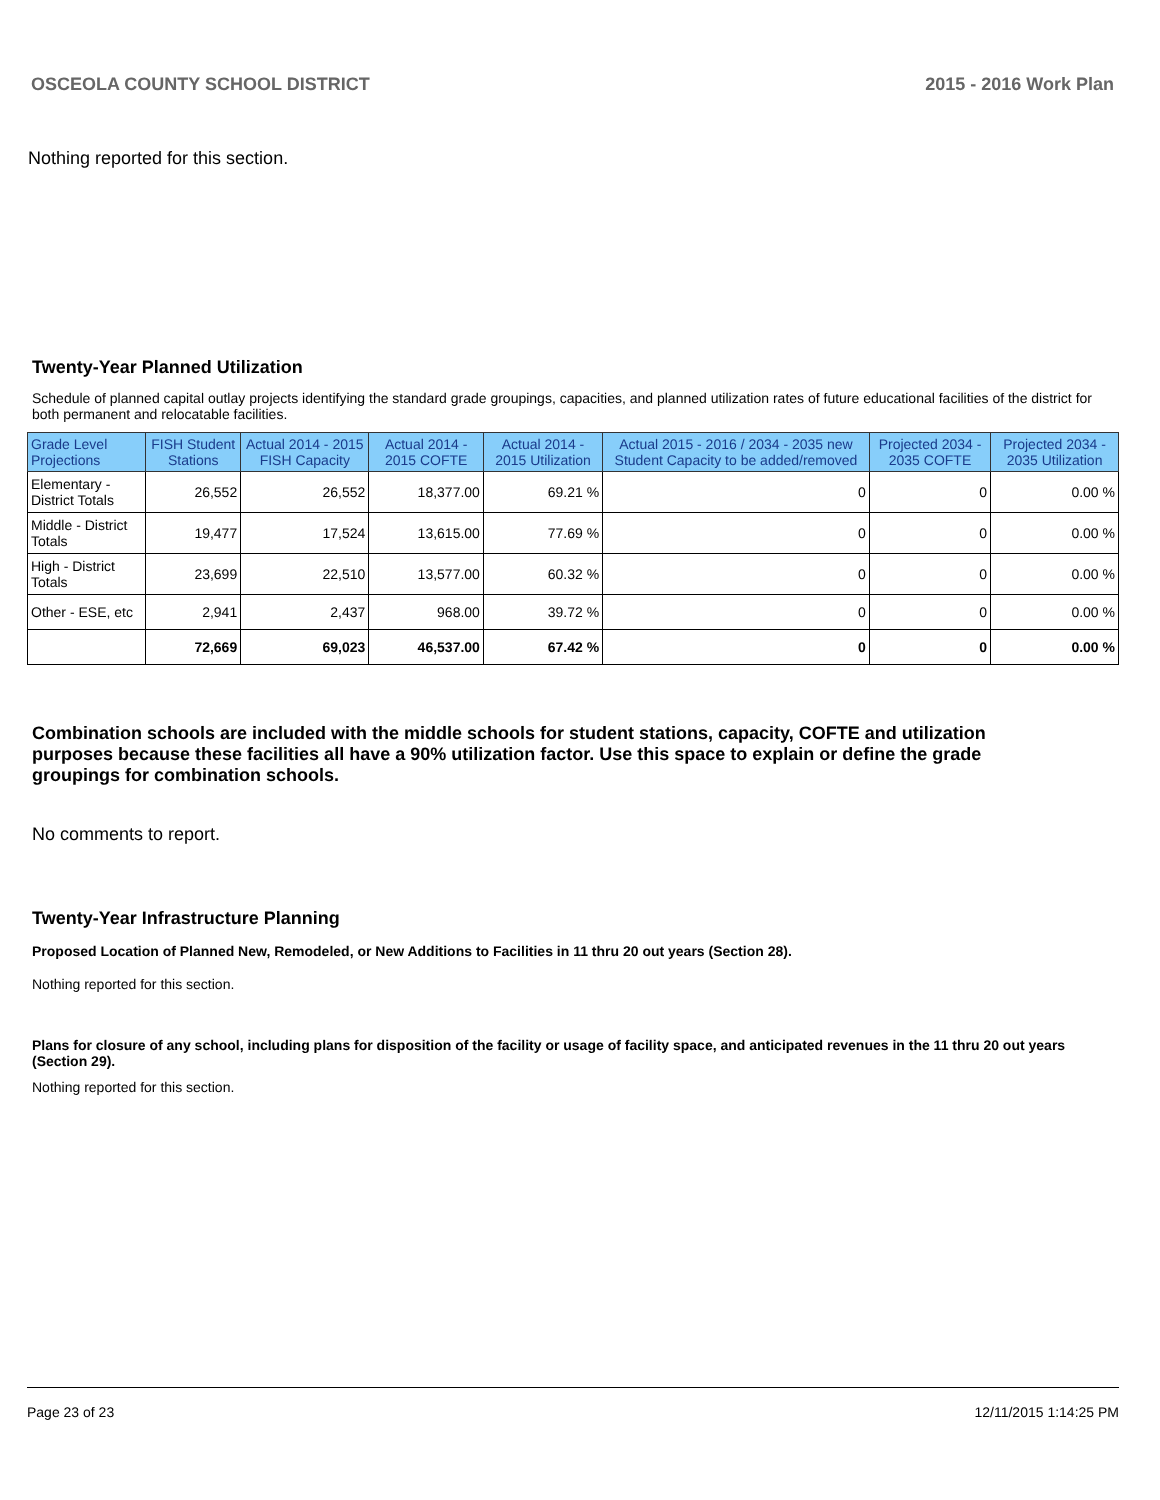OSCEOLA COUNTY SCHOOL DISTRICT 2015 - 2016 Work Plan
Nothing reported for this section.
Twenty-Year Planned Utilization
Schedule of planned capital outlay projects identifying the standard grade groupings, capacities, and planned utilization rates of future educational facilities of the district for both permanent and relocatable facilities.
| Grade Level Projections | FISH Student Stations | Actual 2014 - 2015 FISH Capacity | Actual 2014 - 2015 COFTE | Actual 2014 - 2015 Utilization | Actual 2015 - 2016 / 2034 - 2035 new Student Capacity to be added/removed | Projected 2034 - 2035 COFTE | Projected 2034 - 2035 Utilization |
| --- | --- | --- | --- | --- | --- | --- | --- |
| Elementary - District Totals | 26,552 | 26,552 | 18,377.00 | 69.21 % | 0 | 0 | 0.00 % |
| Middle - District Totals | 19,477 | 17,524 | 13,615.00 | 77.69 % | 0 | 0 | 0.00 % |
| High - District Totals | 23,699 | 22,510 | 13,577.00 | 60.32 % | 0 | 0 | 0.00 % |
| Other - ESE, etc | 2,941 | 2,437 | 968.00 | 39.72 % | 0 | 0 | 0.00 % |
| | 72,669 | 69,023 | 46,537.00 | 67.42 % | 0 | 0 | 0.00 % |
Combination schools are included with the middle schools for student stations, capacity, COFTE and utilization purposes because these facilities all have a 90% utilization factor. Use this space to explain or define the grade groupings for combination schools.
No comments to report.
Twenty-Year Infrastructure Planning
Proposed Location of Planned New, Remodeled, or New Additions to Facilities in 11 thru 20 out years (Section 28).
Nothing reported for this section.
Plans for closure of any school, including plans for disposition of the facility or usage of facility space, and anticipated revenues in the 11 thru 20 out years (Section 29).
Nothing reported for this section.
Page 23 of 23 12/11/2015 1:14:25 PM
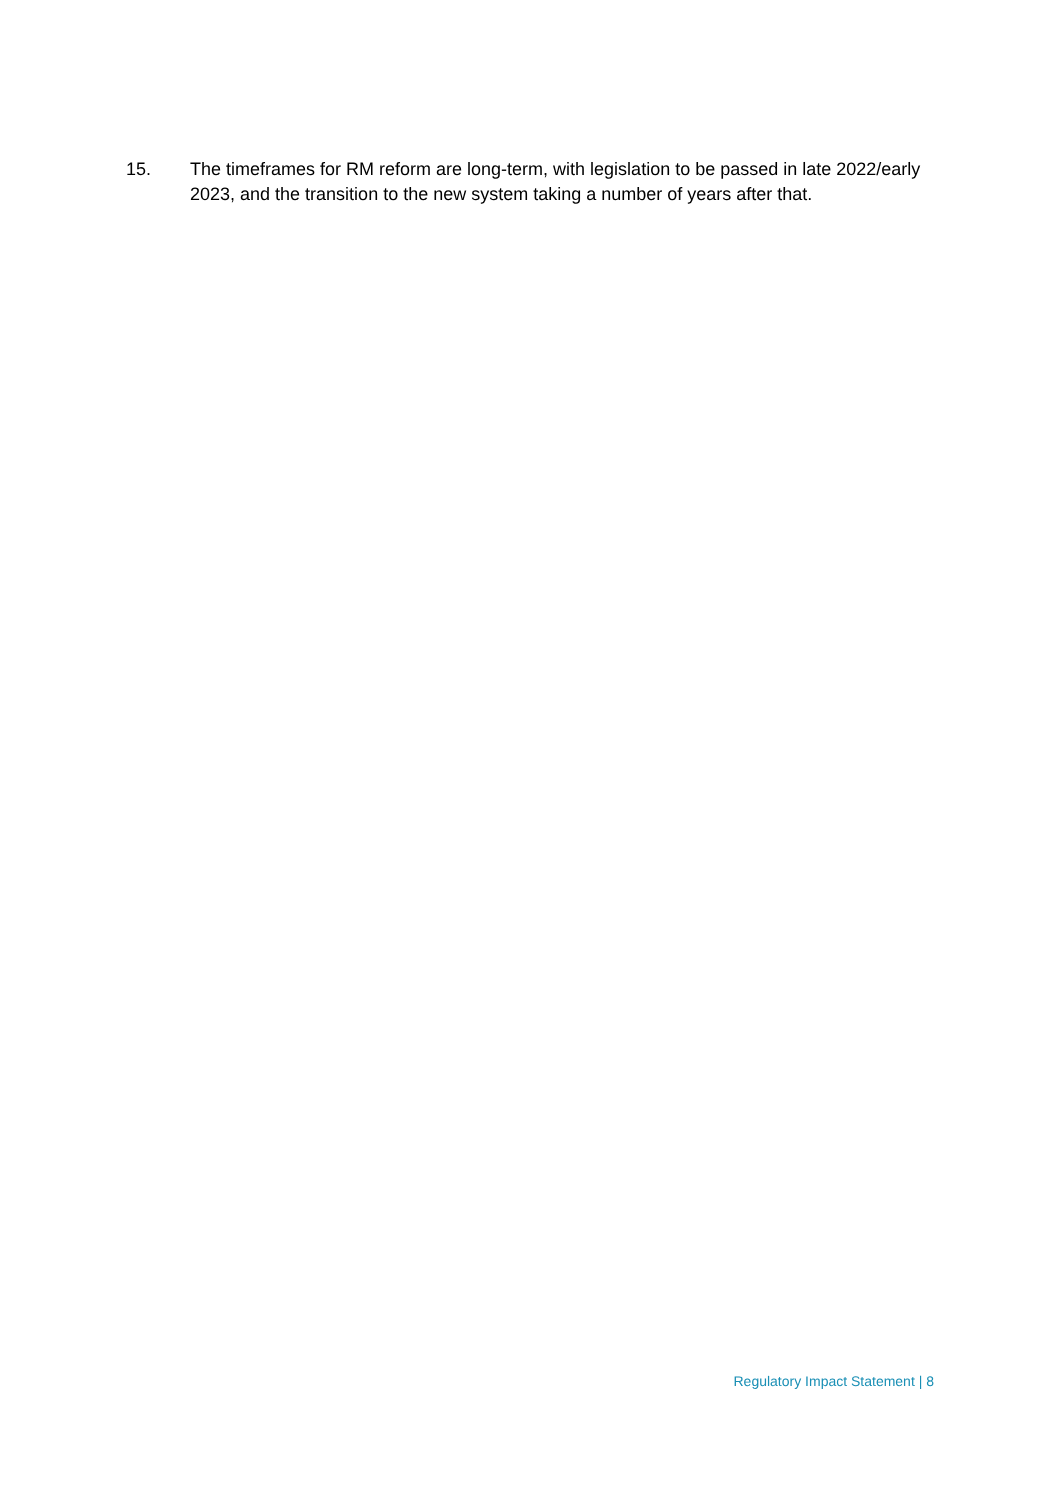15. The timeframes for RM reform are long-term, with legislation to be passed in late 2022/early 2023, and the transition to the new system taking a number of years after that.
Regulatory Impact Statement | 8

━━━━━━━━━━━━━━━━

Which lines above contain "groupings"? Show each of them.

Schedule of planned capital outlay projects identifying the standard grade groupings, capacities, and planned utilization rates of future educational facilities of the district for both permanent and relocatable facilities.
Combination schools are included with the middle schools for student stations, capacity, COFTE and utilization purposes because these facilities all have a 90% utilization factor. Use this space to explain or define the grade groupings for combination schools.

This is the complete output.